Many lawsuits are settled out of court since a trial takes much money and time. In this situation, the two parties agree that the plaintiff will halt further legal action against the defendant. In return, the latter pays the former for the damages caused. The reimbursement may be received up front (in a lump sum) or through yearly payments (a structured settlement).
Each option has its own advantages and disadvantages. To learn which one is for you, start with the major pros and cons of a structured settlement:
Pro: They’re Tax Efficient
The two payout methods are both non-taxable. If a plaintiff’s vehicle was lost in an accident, they could be compensated through a lump sum without paying tax. Similarly, each distributed amount in a structured settlement won’t incur tax if the party chooses this option.
But, with annuities, you have lesser financial obligations. The investment made with a lump sum comes with a taxable interest that needs to be paid every year. On the other hand, your money will still grow in a structured settlement, and there’s no fee charged for each amount.
Con: You Can’t Change the Terms Once Set
After you’ve opted for a structured settlement, the terms and conditions can’t be negotiated again. You’re “locked in” to receive the annuities regardless of whether you enjoy the amount of interest you’re getting or not.
If you change your mind and wish to fund a personal endeavor, you need to sell your annuities for cash. A factoring company, like Rightway Funding, reviews clients’ financial backgrounds and purchases their structured settlements. The amount you’ll be getting may not be as large as the total reimbursement, but you receive your yearly payments in an instant.
Pro: You Have a Steady Source of Income
Instant cash may sound alluring, but some people have difficulty with controlling their urge to spend. With annuities, you only receive the monetary compensation in small amounts at a time. As a result, you don’t only enjoy steady, additional income for the next years, but also evade impulse buying that usually happens with a lump sum.
Additionally, state insurance laws protect annuities. In the rare case that the insurer providing you the structured settlement goes bankrupt, you’ll still be paid. So, your financial security is guaranteed.

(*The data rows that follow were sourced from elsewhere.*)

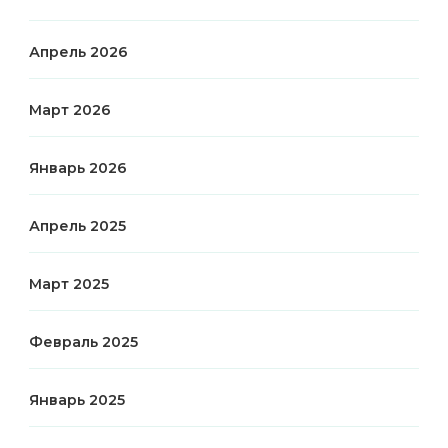
Апрель 2026
Март 2026
Январь 2026
Апрель 2025
Март 2025
Февраль 2025
Январь 2025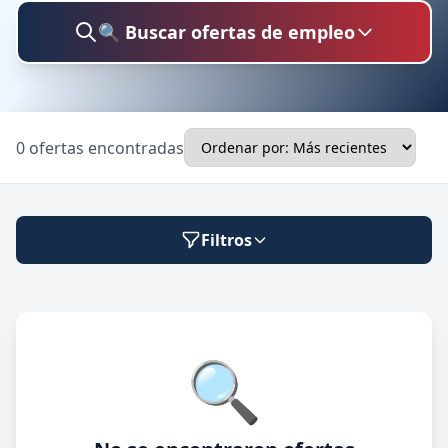
🔍 Buscar ofertas de empleo
Buscar trabajo
0 ofertas encontradas
Ubicación
Filtros
Categoría
Modalidad de trabajo
🔍
Presencial
🔍 Buscar
Híbrido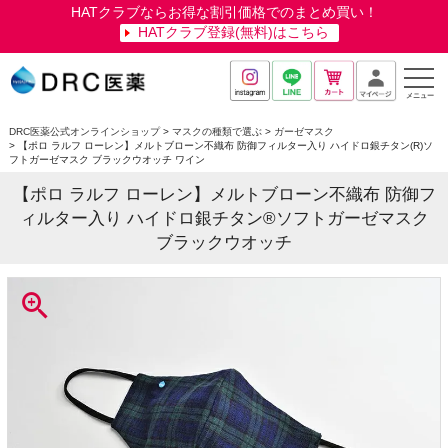
HATクラブならお得な割引価格でのまとめ買い！
HATクラブ登録(無料)はこちら
メニュー
DRC医薬公式オンラインショップ
マスクの種類で選ぶ
ガーゼマスク
【ポロ ラルフ ローレン】メルトブローン不織布 防御フィルター入り ハイドロ銀チタン(R)ソ
フトガーゼマスク ブラックウオッチ ワイン
【ポロ ラルフ ローレン】メルトブローン不織布 防御フ
ィルター入り ハイドロ銀チタン®ソフトガーゼマスク
ブラックウオッチ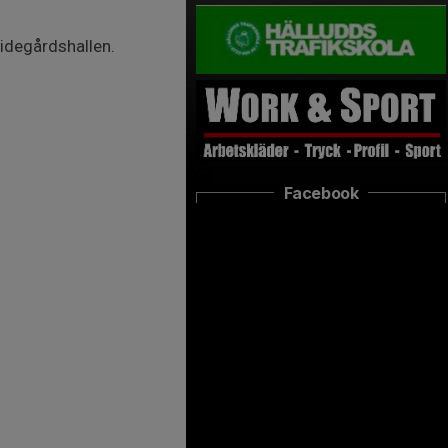
ridegårdshallen.
Facebook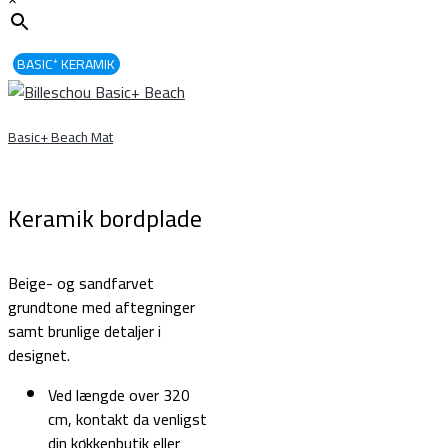
BASIC⁺ KERAMIK
Basic+ Beach Mat
Keramik bordplade
Beige- og sandfarvet
grundtone med aftegninger
samt brunlige detaljer i
designet.
Ved længde over 320
cm, kontakt da venligst
din køkkenbutik eller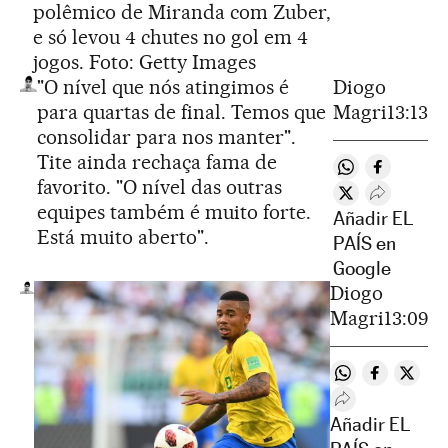
polêmico de Miranda com Zuber,
e só levou 4 chutes no gol em 4
jogos. Foto: Getty Images
"O nível que nós atingimos é
Diogo
para quartas de final. Temos que
Magri
13:13
consolidar para nos manter".
Tite ainda rechaça fama de
Compartir en 
Compartir
favorito. "O nível das outras
Compartir en T
Desplegar
equipes também é muito forte.
Añadir EL
Está muito aberto".
PAÍS en
Google
Diogo
Magri
13:09
Compartir en 
Compartir
Compa
Desplegar Rede
Añadir EL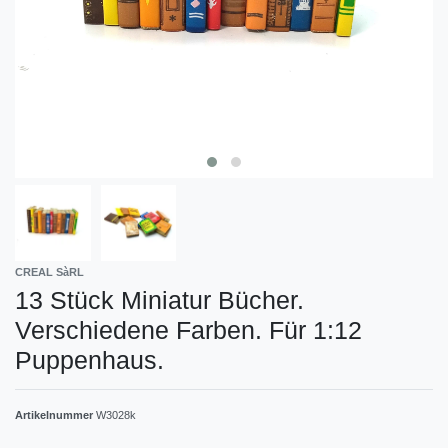
CREAL SàRL
13 Stück Miniatur Bücher.
Verschiedene Farben. Für 1:12
Puppenhaus.
Artikelnummer
W3028k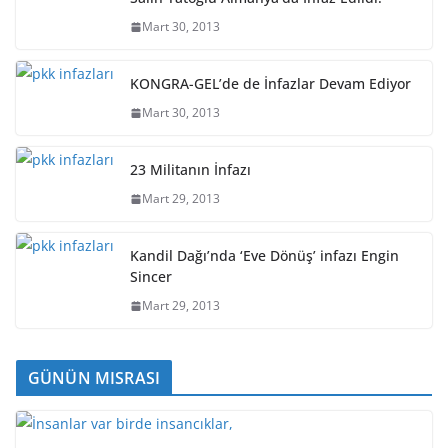
Mart 30, 2013
KONGRA-GEL’de de İnfazlar Devam Ediyor
Mart 30, 2013
23 Militanın İnfazı
Mart 29, 2013
Kandil Dağı’nda ‘Eve Dönüş’ infazı Engin
Sincer
Mart 29, 2013
GÜNÜN MISRASI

Con: The Rest of the Funds Can’t Be Accessed When Needed
While you’re certain to receive portions of your reimbursement regularly, you’re not allowed to pull out the rest of the funds when you need them to cover expenses for an accident or a health problem. Withdrawing them will only incur penalties. For this reason, other people opt to have a large amount of money in their banks ready for these kinds of situations.
The best payout option is based on your current situation, needs, and goals. Consult your lawyer and your financial advisor to help you decide between a lump sum or annuity payments.